# Your goal
How many lines of the data contain the string "resetPrivilege"? Write the number and nothing more.

# Source information
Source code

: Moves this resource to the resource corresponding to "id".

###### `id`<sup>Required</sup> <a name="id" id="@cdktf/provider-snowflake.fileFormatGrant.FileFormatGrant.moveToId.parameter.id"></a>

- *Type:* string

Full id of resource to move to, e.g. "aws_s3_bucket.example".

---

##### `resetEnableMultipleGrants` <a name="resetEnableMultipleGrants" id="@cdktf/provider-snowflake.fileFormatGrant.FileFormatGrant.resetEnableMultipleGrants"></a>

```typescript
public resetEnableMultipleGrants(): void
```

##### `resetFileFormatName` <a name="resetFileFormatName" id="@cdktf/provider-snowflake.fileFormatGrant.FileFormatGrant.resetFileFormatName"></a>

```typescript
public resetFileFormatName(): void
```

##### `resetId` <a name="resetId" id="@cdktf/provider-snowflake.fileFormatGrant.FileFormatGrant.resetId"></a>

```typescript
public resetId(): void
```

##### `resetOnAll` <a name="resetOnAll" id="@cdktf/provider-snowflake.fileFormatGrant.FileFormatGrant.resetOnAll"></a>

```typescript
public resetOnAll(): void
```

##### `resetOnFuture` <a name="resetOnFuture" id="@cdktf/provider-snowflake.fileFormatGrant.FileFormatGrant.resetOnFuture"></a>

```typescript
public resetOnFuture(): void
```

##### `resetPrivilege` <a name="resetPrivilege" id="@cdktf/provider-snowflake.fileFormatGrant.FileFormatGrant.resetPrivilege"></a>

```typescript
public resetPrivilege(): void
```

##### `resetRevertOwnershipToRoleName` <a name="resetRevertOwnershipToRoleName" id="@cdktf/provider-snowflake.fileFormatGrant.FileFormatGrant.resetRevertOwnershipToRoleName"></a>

# Expected answer
2